Dataset records>
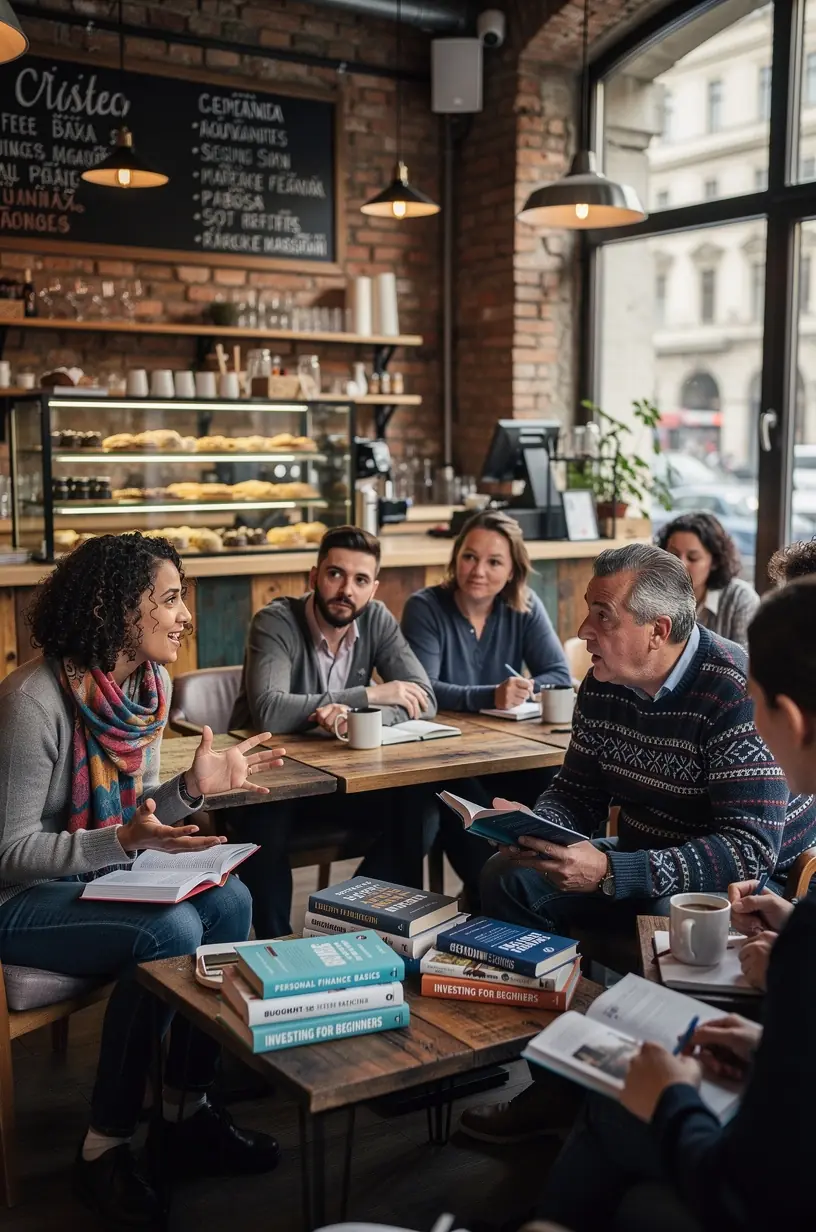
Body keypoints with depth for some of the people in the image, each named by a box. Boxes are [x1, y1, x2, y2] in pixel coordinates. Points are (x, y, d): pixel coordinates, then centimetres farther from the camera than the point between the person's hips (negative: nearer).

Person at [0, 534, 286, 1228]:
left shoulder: (150, 683, -1)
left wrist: (192, 788, -11)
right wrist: (124, 842, -33)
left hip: (102, 876, 8)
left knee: (229, 902, -14)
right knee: (169, 933, -27)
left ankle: (190, 1114, 0)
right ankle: (105, 1149, -9)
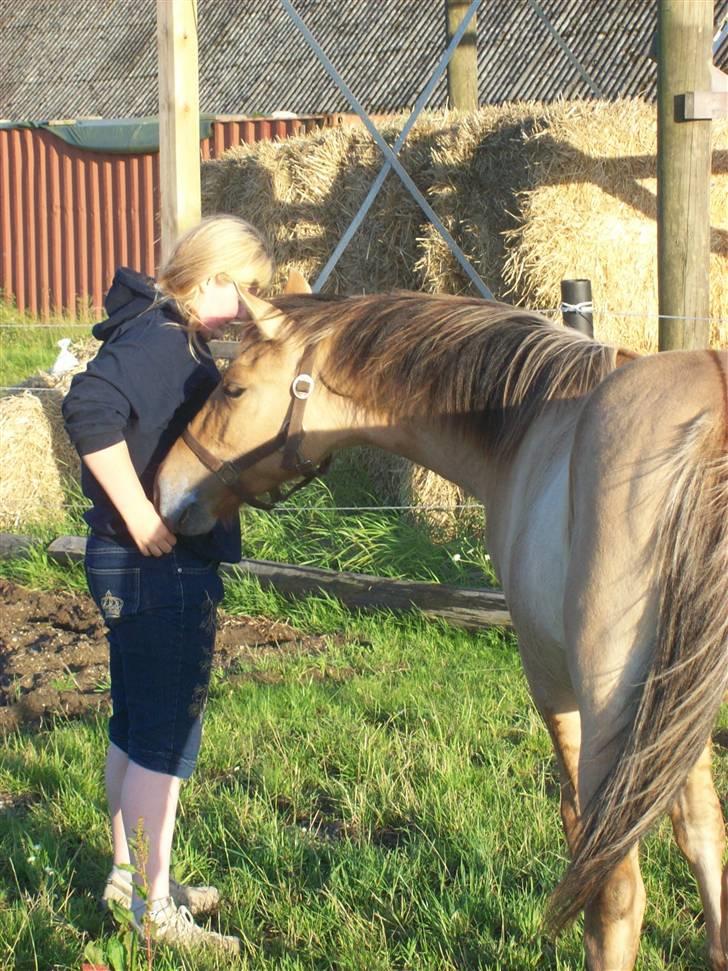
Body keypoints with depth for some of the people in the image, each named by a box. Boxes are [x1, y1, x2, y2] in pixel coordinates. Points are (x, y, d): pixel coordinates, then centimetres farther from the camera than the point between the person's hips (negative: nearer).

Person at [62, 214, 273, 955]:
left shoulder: (175, 340, 12)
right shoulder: (157, 340, -19)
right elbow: (90, 410, -34)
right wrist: (139, 517, -29)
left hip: (155, 568, 10)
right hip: (158, 568, -10)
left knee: (136, 730, 20)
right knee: (165, 740, -2)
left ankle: (129, 877, 33)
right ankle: (155, 910, 7)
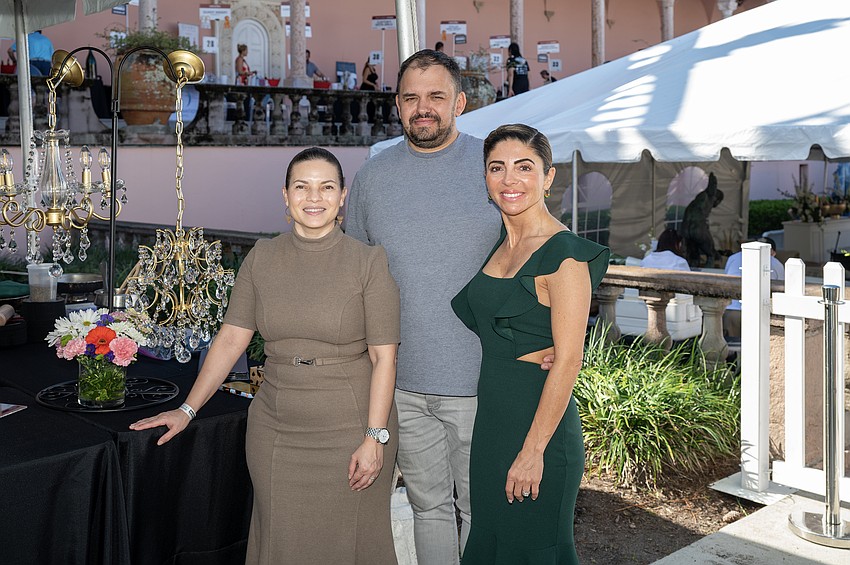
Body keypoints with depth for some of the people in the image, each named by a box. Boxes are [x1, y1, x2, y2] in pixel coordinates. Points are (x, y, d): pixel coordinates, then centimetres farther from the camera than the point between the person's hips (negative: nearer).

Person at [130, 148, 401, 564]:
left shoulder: (368, 262, -6)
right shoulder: (262, 259, 3)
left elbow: (384, 357, -8)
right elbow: (231, 338, 4)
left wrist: (375, 437, -13)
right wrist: (188, 410, 0)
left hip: (349, 430, -2)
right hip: (276, 432, 3)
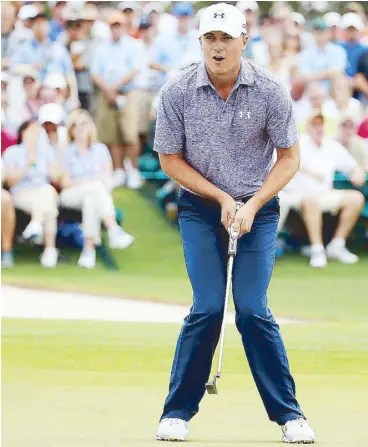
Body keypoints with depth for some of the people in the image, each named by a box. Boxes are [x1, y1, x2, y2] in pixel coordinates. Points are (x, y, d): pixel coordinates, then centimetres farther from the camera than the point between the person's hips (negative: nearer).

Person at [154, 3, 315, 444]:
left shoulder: (270, 91, -12)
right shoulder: (177, 92, -12)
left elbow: (289, 158, -3)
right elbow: (170, 159, -2)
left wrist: (251, 205, -14)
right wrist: (221, 197, -10)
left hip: (258, 207, 0)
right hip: (199, 208, 0)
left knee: (253, 310, -9)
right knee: (207, 308, -11)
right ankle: (177, 411, 2)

Work to complete> Copy all of the lines above word for word, leaving out the pictures.

Output for this exercise>
Body keypoints with depth for some of the people in the image, each named by a box. Boxes are [x1, y1, x2, y2] in pixel coordinates. Points are (x, y, d): pixel coordinates, then centimetres farther from the camera than the point between the person's hips (negative: nearer).

Person at [0, 534, 286, 1228]:
left shoulder: (150, 683, -1)
left wrist: (192, 788, -11)
right wrist: (124, 842, -33)
left hip: (102, 876, 8)
left knee: (229, 902, -14)
right knee: (169, 933, -27)
left ankle: (190, 1114, 0)
right ankle: (105, 1149, -9)
Body keypoints with depth for some of the people in the image, each named by a box. Boxes are [x1, y1, x2, y2] in pixel coordinates. Points are (x, y, d): pixel coordinates, then centimetres farther from the camera than the point between the person's hips (negative: nearer).

Person at [62, 214, 273, 955]:
left shoulder: (175, 340, 12)
right shoulder: (157, 340, -19)
right elbow: (90, 410, -34)
right wrist: (139, 517, -29)
left hip: (155, 568, 10)
right hip: (158, 568, -10)
left knee: (136, 730, 20)
right knee: (165, 740, -2)
left ankle: (129, 877, 33)
right ankle: (155, 910, 7)
Body keypoints with depth for some of the people in the image, each named by a box. Boxes are [x1, y1, x2, y2] in pixel coordinates. Points are (x, y, d): pixel coordinates, then centimetres farther from the camera than the point between the person's hips (negative: nearer).

Person at [130, 148, 401, 564]:
left shoulder: (368, 262, -6)
right shoulder: (262, 259, 3)
left elbow: (384, 357, -8)
right elbow: (231, 338, 4)
left wrist: (375, 437, -13)
right wrist: (188, 410, 0)
left hip: (349, 430, -2)
right hip: (276, 432, 3)
Body keypoints with depth for some of the people in the image, each named by a box. Boxes are [x1, y1, x2, y2] in pixel coordinates. Points are (x, y, d): pixel coordinates, then centimetres farther from the camera than the point between the person's hips (negative: nearer).

Person at [154, 3, 315, 444]:
left shoulder: (270, 91, -12)
right shoulder: (177, 92, -12)
left elbow: (289, 158, -3)
right elbow: (170, 159, -2)
left wrist: (251, 205, -14)
right wrist: (221, 197, -10)
left hip: (258, 207, 0)
right hip: (199, 208, 0)
left knee: (253, 310, -9)
right knee: (207, 308, -11)
right ankle: (177, 411, 2)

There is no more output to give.